Top of Records
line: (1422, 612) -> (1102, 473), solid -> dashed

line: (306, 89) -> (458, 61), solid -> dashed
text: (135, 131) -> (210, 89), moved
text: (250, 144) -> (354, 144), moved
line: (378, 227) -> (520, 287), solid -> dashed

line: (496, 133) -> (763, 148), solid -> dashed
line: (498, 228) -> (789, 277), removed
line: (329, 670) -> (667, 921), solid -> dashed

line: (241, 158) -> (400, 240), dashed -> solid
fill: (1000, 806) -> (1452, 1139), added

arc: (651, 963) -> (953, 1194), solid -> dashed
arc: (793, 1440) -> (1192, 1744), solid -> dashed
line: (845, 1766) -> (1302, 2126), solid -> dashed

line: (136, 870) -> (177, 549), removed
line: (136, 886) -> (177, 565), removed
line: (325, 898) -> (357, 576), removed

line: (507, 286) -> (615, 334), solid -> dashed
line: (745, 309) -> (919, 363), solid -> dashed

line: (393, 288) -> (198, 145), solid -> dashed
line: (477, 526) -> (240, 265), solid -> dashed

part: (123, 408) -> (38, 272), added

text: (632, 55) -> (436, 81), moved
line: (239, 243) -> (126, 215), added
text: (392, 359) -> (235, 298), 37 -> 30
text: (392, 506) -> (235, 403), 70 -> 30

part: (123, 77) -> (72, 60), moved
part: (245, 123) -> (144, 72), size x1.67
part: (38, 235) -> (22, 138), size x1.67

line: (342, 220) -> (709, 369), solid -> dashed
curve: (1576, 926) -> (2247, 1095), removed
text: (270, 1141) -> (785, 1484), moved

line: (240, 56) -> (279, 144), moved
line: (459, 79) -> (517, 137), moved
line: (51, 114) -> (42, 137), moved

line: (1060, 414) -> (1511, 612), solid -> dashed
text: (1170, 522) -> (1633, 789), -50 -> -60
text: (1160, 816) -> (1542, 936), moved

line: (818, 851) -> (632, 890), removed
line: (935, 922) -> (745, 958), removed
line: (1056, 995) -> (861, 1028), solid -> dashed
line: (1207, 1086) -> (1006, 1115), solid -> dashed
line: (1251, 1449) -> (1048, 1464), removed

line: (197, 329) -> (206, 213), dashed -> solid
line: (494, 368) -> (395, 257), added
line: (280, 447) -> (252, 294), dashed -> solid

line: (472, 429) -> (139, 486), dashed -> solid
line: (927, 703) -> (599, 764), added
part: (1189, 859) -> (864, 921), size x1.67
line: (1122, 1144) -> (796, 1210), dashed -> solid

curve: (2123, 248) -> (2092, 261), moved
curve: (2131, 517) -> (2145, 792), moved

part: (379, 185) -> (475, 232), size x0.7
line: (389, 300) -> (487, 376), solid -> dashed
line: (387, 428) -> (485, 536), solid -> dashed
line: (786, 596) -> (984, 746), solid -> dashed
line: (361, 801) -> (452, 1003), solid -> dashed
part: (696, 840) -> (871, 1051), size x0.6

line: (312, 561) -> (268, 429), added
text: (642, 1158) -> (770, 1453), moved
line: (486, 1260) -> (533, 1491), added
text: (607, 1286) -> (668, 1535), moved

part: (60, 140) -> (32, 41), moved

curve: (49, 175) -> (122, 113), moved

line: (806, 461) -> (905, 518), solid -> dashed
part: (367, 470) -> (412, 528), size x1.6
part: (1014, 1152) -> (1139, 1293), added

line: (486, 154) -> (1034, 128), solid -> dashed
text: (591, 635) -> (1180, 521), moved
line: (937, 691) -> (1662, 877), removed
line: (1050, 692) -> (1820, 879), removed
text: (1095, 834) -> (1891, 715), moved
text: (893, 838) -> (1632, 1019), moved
Bottom of Records
Copy each line above containing the string "curve".

curve: (1576, 926) -> (2247, 1095), removed
curve: (2123, 248) -> (2092, 261), moved
curve: (2131, 517) -> (2145, 792), moved
curve: (49, 175) -> (122, 113), moved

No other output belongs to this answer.